Work order
Could you work out the number of lines in the listing that include the word "Request" and reply with that figure alone?

Input material
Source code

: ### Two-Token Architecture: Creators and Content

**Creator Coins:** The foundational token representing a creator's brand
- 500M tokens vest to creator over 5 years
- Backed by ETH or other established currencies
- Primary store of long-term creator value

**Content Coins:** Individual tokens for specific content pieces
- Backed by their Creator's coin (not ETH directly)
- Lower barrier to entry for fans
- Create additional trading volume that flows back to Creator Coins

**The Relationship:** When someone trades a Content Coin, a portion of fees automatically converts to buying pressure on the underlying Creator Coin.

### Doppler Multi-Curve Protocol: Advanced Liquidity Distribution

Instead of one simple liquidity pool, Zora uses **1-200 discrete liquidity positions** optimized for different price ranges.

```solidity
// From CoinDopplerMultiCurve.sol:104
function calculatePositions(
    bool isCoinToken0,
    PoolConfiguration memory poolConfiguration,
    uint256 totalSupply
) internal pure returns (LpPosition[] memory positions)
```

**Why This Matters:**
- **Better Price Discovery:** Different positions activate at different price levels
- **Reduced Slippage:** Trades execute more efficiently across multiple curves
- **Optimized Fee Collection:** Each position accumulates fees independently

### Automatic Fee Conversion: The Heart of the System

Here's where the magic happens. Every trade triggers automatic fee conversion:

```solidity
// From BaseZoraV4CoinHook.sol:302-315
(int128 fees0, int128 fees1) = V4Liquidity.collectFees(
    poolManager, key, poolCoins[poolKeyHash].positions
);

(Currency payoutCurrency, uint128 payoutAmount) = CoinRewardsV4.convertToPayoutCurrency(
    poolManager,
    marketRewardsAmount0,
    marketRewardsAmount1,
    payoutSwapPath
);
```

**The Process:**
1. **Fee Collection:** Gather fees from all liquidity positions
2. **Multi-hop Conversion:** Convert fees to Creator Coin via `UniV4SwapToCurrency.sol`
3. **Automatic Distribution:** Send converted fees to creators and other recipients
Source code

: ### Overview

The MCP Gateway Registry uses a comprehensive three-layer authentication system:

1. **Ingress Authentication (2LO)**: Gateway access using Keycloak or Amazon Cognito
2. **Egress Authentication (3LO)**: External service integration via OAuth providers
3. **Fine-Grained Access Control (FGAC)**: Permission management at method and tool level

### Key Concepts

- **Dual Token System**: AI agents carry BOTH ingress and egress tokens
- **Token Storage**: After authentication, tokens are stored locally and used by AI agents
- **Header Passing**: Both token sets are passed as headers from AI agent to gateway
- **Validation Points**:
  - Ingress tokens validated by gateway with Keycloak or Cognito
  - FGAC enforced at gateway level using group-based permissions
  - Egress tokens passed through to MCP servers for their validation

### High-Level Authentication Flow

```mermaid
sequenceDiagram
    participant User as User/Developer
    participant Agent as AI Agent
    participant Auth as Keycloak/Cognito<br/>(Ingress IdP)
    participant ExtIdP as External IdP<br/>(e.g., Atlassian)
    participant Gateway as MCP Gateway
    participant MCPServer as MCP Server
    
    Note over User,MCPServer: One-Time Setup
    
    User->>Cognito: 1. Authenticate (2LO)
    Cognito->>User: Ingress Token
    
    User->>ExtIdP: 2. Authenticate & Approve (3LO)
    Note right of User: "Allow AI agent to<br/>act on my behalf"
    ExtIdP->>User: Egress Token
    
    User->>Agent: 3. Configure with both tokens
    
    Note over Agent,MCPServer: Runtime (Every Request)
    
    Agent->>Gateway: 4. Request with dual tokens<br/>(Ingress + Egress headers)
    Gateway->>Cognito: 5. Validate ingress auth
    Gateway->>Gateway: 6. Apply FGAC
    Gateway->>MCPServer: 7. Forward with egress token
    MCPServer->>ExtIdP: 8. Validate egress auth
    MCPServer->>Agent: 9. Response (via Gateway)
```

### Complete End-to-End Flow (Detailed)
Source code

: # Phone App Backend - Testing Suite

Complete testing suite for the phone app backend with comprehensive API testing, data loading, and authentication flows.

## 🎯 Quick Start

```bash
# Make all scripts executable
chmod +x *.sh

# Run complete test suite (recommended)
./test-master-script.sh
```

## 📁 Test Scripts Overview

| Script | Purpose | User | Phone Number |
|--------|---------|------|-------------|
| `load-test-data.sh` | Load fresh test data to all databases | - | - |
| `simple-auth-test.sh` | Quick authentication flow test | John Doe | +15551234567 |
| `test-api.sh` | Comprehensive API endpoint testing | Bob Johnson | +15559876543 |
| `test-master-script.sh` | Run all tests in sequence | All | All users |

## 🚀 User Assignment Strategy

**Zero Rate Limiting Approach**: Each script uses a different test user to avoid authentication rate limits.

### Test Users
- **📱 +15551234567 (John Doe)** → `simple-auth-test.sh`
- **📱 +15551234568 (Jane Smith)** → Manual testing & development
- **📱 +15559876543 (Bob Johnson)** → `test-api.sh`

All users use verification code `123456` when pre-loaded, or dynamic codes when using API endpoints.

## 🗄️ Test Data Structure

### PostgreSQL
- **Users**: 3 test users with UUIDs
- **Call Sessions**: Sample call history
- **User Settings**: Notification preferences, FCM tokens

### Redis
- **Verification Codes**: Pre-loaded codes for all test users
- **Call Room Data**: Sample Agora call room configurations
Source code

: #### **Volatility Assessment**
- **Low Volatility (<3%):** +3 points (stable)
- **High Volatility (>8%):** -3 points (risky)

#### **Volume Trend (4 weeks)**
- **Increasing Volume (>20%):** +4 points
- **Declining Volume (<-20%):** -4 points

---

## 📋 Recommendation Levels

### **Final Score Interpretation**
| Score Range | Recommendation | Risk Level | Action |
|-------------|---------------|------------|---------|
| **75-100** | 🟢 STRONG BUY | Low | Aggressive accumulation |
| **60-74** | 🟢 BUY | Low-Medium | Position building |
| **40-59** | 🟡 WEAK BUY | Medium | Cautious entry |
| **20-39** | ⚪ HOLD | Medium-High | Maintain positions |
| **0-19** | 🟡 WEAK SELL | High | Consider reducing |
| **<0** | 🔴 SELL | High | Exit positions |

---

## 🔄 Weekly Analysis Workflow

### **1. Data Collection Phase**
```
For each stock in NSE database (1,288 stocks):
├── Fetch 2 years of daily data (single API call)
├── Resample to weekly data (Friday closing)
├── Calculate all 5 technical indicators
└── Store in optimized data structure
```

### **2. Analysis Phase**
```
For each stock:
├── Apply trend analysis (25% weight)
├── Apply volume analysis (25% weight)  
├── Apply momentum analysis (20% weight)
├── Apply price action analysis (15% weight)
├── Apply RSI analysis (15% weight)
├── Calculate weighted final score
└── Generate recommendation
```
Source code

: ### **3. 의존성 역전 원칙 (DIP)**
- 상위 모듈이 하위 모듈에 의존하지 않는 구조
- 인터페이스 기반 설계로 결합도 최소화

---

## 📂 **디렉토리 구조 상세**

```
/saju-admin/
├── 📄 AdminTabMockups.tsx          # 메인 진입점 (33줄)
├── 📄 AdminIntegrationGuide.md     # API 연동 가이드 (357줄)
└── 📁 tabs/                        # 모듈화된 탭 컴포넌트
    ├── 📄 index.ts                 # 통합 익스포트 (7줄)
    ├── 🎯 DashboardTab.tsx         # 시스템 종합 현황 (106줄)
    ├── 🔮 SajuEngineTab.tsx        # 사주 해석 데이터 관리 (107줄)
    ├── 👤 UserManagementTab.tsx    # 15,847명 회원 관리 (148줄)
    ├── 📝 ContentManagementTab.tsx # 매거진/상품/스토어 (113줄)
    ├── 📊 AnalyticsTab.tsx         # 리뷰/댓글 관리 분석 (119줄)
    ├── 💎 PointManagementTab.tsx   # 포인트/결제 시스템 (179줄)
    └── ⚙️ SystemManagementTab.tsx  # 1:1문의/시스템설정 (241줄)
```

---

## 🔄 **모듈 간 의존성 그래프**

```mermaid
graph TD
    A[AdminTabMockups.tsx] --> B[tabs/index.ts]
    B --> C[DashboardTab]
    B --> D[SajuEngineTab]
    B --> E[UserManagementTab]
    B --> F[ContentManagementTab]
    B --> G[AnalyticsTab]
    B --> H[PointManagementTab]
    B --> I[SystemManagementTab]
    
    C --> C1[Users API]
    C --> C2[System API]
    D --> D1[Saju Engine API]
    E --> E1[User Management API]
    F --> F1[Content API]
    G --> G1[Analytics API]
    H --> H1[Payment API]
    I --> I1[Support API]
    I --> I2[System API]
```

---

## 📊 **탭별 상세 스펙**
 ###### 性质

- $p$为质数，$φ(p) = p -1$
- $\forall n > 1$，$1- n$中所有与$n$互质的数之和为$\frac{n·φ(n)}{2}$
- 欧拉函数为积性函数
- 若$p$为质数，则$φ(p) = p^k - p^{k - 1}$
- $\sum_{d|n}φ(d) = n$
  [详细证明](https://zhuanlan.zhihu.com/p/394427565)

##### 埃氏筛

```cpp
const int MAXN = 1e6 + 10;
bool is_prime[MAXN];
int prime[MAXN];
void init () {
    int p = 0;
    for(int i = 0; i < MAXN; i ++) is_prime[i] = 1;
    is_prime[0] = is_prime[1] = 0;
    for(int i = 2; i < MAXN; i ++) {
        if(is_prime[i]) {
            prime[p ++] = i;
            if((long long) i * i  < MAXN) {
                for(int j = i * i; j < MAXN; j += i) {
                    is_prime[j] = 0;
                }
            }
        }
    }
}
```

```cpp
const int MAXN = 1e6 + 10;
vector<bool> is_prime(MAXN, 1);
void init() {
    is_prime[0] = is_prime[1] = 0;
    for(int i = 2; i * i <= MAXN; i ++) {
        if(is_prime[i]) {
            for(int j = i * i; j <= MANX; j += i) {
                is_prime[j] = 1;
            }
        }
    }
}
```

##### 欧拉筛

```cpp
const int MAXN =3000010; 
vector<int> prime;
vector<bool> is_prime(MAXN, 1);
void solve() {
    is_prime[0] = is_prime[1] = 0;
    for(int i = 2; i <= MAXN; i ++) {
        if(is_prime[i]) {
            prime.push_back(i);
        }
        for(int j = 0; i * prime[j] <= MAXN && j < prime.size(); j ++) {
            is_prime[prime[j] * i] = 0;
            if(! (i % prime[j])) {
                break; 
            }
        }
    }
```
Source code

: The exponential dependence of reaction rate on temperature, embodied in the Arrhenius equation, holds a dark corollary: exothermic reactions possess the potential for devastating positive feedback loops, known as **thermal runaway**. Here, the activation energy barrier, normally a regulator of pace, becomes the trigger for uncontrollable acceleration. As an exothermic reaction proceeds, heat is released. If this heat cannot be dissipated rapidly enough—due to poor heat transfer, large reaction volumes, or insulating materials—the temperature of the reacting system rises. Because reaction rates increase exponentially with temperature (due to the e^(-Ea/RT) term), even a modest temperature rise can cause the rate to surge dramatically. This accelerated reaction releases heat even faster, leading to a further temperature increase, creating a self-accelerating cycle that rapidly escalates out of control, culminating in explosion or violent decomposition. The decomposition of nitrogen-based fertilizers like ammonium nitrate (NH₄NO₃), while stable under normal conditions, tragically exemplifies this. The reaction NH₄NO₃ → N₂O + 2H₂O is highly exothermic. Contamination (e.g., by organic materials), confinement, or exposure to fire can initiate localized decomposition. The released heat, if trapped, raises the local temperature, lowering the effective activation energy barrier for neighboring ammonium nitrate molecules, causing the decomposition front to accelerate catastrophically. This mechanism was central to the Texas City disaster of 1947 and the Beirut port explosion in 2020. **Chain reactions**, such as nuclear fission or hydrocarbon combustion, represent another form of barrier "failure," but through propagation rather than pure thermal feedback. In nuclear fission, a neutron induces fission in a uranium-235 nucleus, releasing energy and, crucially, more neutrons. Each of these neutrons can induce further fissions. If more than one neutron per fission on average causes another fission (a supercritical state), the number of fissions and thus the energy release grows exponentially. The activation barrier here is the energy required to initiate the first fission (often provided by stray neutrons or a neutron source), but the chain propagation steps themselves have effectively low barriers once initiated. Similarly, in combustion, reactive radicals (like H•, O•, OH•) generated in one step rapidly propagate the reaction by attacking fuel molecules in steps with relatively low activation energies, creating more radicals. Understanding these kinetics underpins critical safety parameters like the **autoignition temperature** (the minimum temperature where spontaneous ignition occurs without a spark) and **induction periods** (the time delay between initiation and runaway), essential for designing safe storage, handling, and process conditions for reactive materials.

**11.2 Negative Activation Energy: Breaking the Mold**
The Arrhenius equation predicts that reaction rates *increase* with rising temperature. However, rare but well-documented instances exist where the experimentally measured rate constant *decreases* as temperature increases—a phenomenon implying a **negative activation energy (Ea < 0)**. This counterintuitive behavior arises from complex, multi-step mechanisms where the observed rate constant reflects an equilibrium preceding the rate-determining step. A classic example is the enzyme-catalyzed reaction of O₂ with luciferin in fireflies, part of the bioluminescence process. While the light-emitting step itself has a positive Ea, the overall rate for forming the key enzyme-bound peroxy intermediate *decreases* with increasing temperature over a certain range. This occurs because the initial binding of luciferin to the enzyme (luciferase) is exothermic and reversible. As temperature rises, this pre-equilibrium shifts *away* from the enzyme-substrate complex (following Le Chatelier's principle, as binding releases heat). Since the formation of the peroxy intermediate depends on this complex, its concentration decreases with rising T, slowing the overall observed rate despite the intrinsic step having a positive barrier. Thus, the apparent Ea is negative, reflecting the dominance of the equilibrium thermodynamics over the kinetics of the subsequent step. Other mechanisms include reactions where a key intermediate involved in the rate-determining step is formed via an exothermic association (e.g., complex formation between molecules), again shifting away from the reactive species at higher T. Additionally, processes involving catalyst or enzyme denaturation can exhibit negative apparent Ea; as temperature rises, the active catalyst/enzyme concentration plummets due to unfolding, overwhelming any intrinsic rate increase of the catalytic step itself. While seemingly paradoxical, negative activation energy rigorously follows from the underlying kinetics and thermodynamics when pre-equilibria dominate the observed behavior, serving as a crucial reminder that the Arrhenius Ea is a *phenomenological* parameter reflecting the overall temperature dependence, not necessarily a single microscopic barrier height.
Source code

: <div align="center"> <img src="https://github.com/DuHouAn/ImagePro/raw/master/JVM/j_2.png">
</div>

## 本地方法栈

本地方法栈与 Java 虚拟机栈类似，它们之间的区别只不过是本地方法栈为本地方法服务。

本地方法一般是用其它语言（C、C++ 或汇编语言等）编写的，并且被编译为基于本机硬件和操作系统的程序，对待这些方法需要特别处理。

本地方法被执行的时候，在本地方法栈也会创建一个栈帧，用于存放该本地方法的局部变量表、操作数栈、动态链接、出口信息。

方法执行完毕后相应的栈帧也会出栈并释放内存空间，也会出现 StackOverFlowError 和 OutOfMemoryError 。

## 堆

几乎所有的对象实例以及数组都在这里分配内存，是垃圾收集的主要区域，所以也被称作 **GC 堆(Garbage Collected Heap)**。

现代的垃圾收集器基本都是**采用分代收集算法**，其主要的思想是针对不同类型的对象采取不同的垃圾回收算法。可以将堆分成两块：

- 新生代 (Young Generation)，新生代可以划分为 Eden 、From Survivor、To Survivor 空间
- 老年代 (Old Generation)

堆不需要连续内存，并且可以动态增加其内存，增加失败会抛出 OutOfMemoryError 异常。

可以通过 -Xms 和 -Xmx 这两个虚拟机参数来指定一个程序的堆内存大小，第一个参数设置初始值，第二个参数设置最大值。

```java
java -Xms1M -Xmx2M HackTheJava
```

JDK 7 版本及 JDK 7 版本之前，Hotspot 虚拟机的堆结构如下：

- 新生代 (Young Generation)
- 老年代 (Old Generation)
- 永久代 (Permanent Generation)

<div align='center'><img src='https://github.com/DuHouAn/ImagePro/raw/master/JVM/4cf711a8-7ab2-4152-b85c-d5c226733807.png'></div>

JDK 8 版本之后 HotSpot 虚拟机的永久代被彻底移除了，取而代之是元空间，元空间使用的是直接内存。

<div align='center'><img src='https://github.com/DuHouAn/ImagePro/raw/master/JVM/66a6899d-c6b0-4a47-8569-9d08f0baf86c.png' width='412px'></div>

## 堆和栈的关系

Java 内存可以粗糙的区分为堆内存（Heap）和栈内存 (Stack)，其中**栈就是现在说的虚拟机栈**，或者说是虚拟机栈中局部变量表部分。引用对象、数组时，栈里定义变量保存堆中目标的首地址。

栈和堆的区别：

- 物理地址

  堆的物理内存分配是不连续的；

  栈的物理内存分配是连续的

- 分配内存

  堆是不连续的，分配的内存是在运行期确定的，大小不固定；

Result of this exercise
2